Web search results can return thousands of tokens. It is recommended to increase the context length of the model to at least ~32000 tokens. Search agents work best with full context length. [Ollama's cloud models](https://docs.ollama.com/cloud) run at the full context length.

## MCP Server

You can enable web search in any MCP client through the [Python MCP server](https://github.com/ollama/ollama-python/blob/main/examples/web-search-mcp.py).

### Cline

Ollama's web search can be integrated with Cline easily using the MCP server configuration.
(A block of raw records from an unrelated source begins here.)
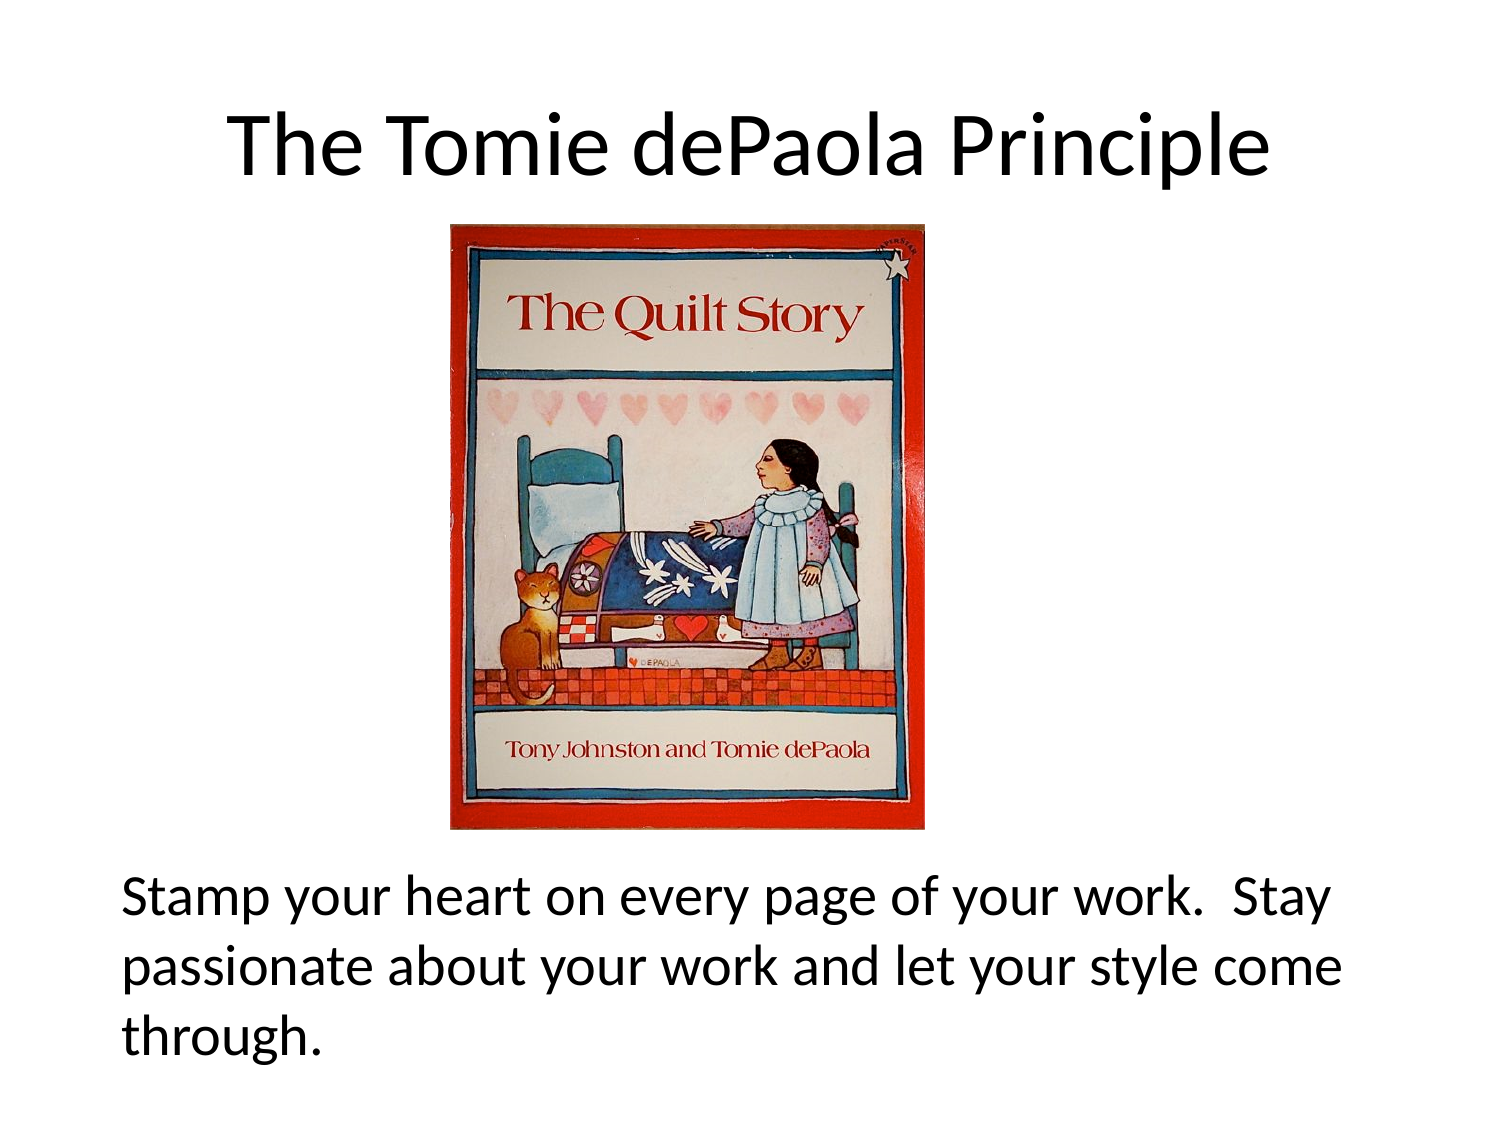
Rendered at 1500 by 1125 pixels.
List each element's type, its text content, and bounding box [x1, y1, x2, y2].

picture [449, 224, 926, 830]
title The Tomie dePaola Principle [75, 45, 1425, 233]
text_box Stamp your heart on every page of your work. Stay passionate about your work and let your style come through. [106, 849, 1360, 1075]
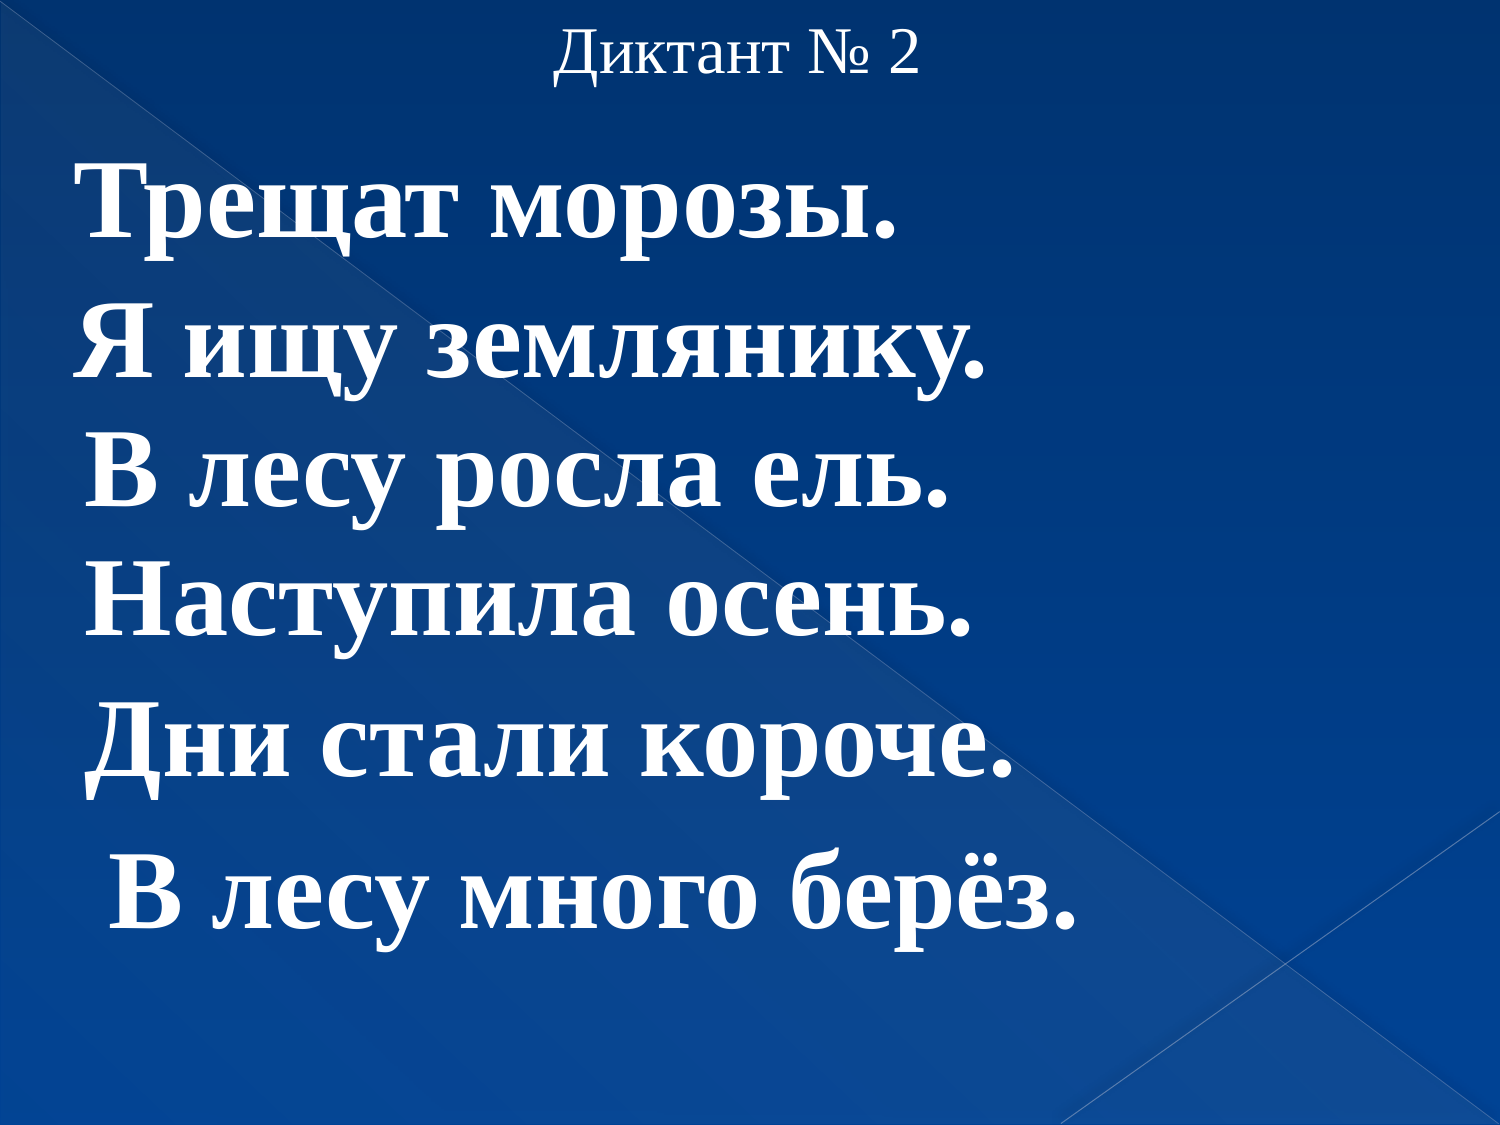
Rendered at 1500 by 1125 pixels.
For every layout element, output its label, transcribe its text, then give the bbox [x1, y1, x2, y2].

text_box Наступила осень. [70, 515, 1289, 666]
text_box В лесу росла ель. [70, 386, 1348, 537]
text_box Я ищу землянику. [58, 257, 1266, 408]
text_box В лесу много берёз. [93, 808, 1418, 959]
text_box Диктант № 2 [539, 0, 950, 95]
text_box Трещат морозы. [58, 117, 1161, 257]
text_box Дни стали короче. [70, 656, 1243, 806]
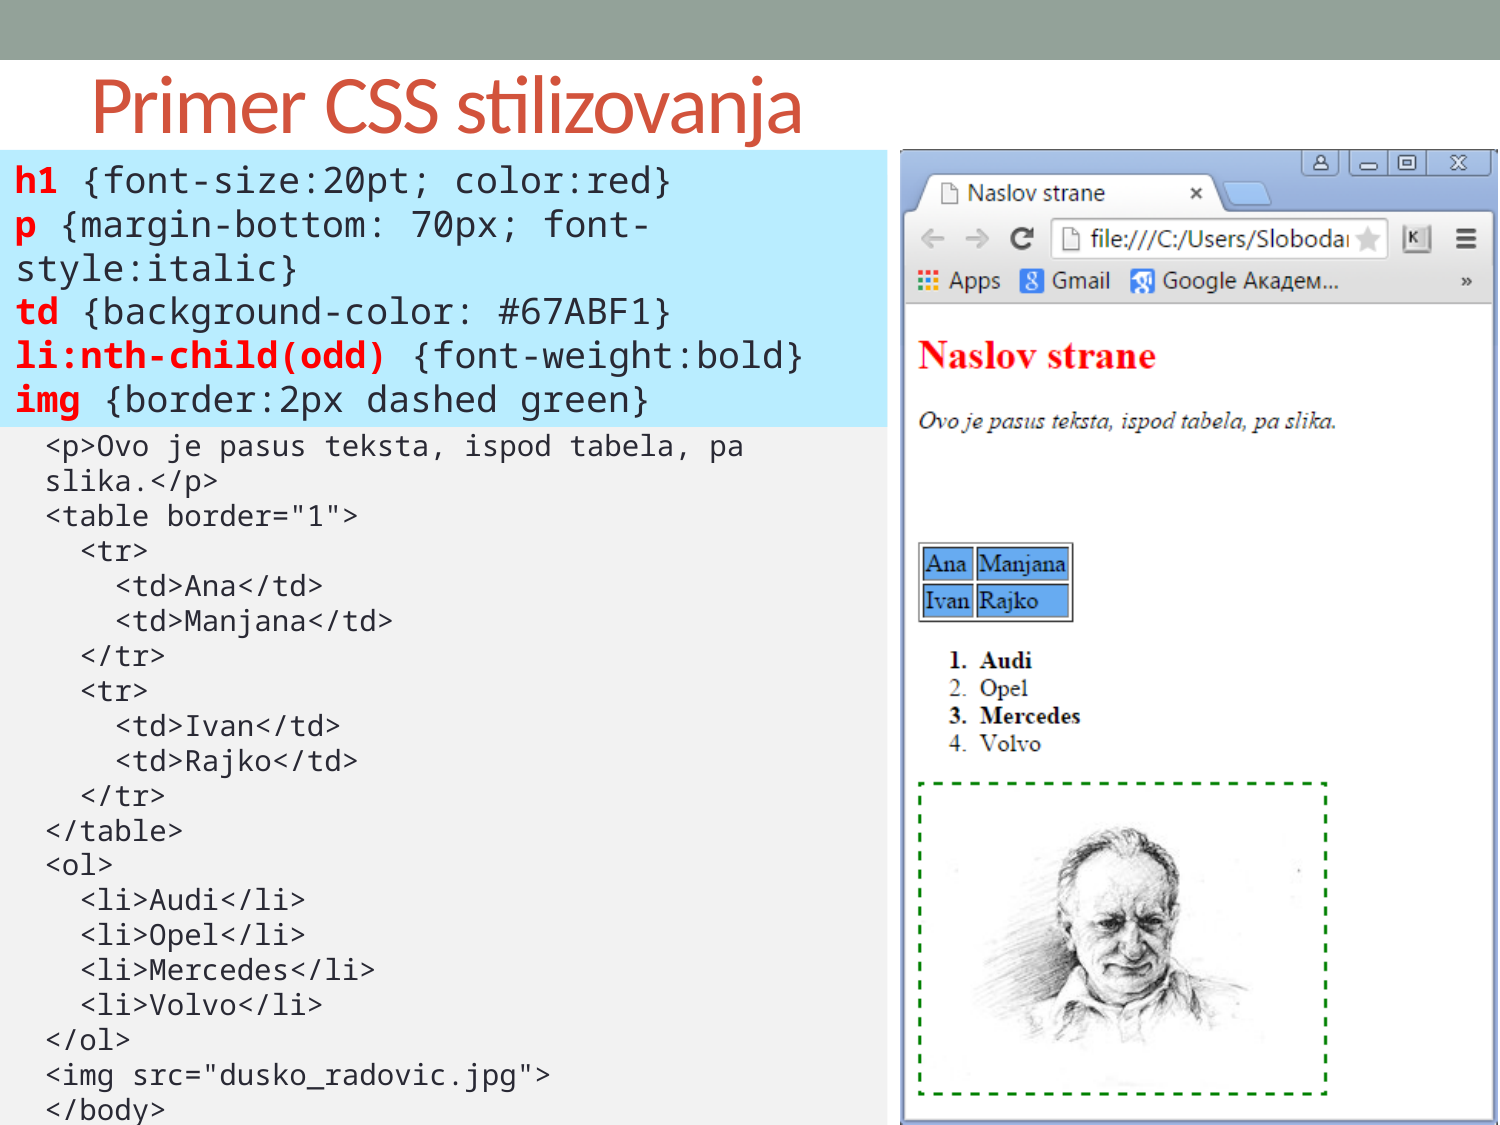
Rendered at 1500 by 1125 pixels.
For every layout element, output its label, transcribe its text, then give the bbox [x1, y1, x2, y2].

text_box h1 {font-size:20pt; color:red} p {margin-bottom: 70px; font-style:italic} td {background-color: #67ABF1} li:nth-child(odd) {font-weight:bold} img {border:2px dashed green} [0, 149, 888, 427]
list <!DOCTYPE html> <html> <head> <title>Naslov strane</title> </head> <body> <h1>Naslov strane</h1> <p>Ovo je pasus teksta, ispod tabela, pa slika.</p> <table border="1"> <tr> <td>Ana</td> <td>Manjana</td> </tr> <tr> <td>Ivan</td> <td>Rajko</td> </tr> </table> <ol> <li>Audi</li> <li>Opel</li> <li>Mercedes</li> <li>Volvo</li> </ol> <img src="dusko_radovic.jpg"> </body> </html> [0, 427, 888, 1125]
title Primer CSS stilizovanja [75, 24, 1425, 175]
picture [899, 149, 1498, 1125]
`Manage MCP Servers` > `Configure MCP Servers` > Add the following configuration:

```json
{
  "mcpServers": {
    "web_search_and_fetch": {
      "type": "stdio",
      "command": "uv",
      "args": ["run", "path/to/web-search-mcp.py"],
      "env": { "OLLAMA_API_KEY": "your_api_key_here" }
    }
  }
}
```

![Cline MCP Configuration](/images/cline-mcp.png)

### Codex

Ollama works well with OpenAI's Codex tool.

Add the following configuration to `~/.codex/config.toml`

```python
[mcp_servers.web_search]
command = "uv"
args = ["run", "path/to/web-search-mcp.py"]
env = { "OLLAMA_API_KEY" = "your_api_key_here" }
```

![Codex MCP Configuration](/images/codex-mcp.png)

### Goose

Ollama can integrate with Goose via its MCP feature.

![Goose MCP Configuration 1](/images/goose-mcp-1.png)

![Goose MCP Configuration 2](/images/goose-mcp-2.png)

### Other integrations

Ollama can be integrated into most of the tools available either through direct integration of Ollama's API, Python / JavaScript libraries, OpenAI compatible API, and MCP server integration.